> [Task statement] Carry on the XM301 cannon article below with the text that comes after its final sentence.

> [Page excerpt]
┄┄┄┄┄┄

The XM301 Cannon was an externally powered, three-barrel 20 mm rotary cannon made by General Dynamics for the United States Army. Developed for use with the RAH-66 Comanche stealth helicopter, it is the world's lightest 20 mm rotary cannon. The XM301 was designed to be a versatile and accurate lightweight cannon that could serve both an air-to-air and air-to-ground role. Development and manufacture of the XM301 was cancelled in 2004 along with its parent RAH-66 program.

==Description==
The XM301 is a lightweight, three-barrel version of the M61 Vulcan. It is externally powered, relying on the same power delivery system as the Vulcan. It fires M50 and PGU-series ammunition found in the Vulcan, as well as newer lightweight X1031/1032 aluminum-cased ammunition at either 750 or 1,500 rounds per minute. Designed for use in combat helicopters, the XM301 boasts a dispersion of 2.2 milliradians, making it accurate at long ranges. The XM301 weighs 80.5 pounds, less than a third the weight of the Vulcan. It can hold 500 rounds of ammunition and is able to be field-reloaded in 15 minutes. The turret allows an aiming range of +15° to -45° in elevation and ±120° azimuth. It may be stored at +2° in elevation and 180° azimuth in order to reduce radar cross-section.

┄┄┄┄┄┄

> [Recorded information]
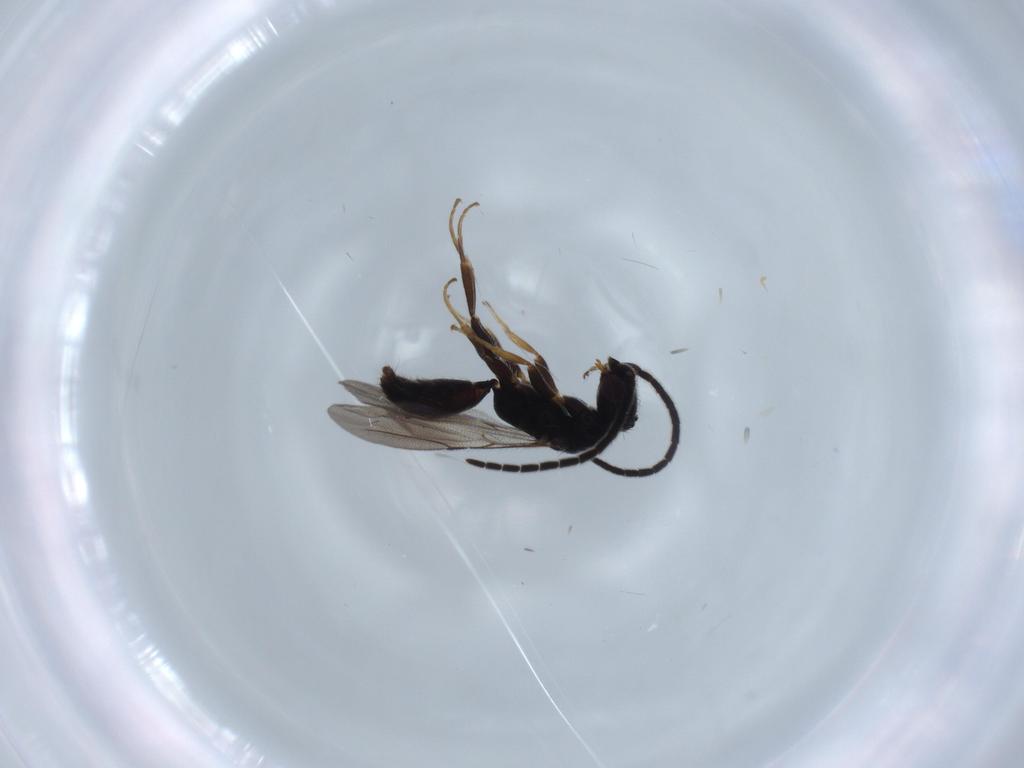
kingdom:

┄┄┄┄┄┄

> [Output]
==Development==
Development on the XM301 began in 2001 as part of the RAH-66 Comanche project. Originally developed in the 1980s, the Comanche had been tested with a two-barrel version of the M61 Vulcan, but it was upgraded to a three-barrel unit before General Dynamics took over the program in 2001. In its early stages the XM301 was known as the GE Vulcan II, an improved M197 Gatling gun. General Dynamics worked in tandem with Groupement Industriel des Armements Terrestres (GIAT) to develop the primary armament system for the RAH-66, with GIAT developing the turret and General Dynamics the weapon itself. The RAH-66 first flew in January 1996 with a non-functional version of the XM301, although subsequent flights used a working development model, with development testing beginning in 1997. General Dynamics and GIAT were contracted to deliver a total of 1,217 XM301 weapon systems to the U.S. Army, but funding for the RAH-66 was redistributed to the upgrade of existing helicopters in February 2004.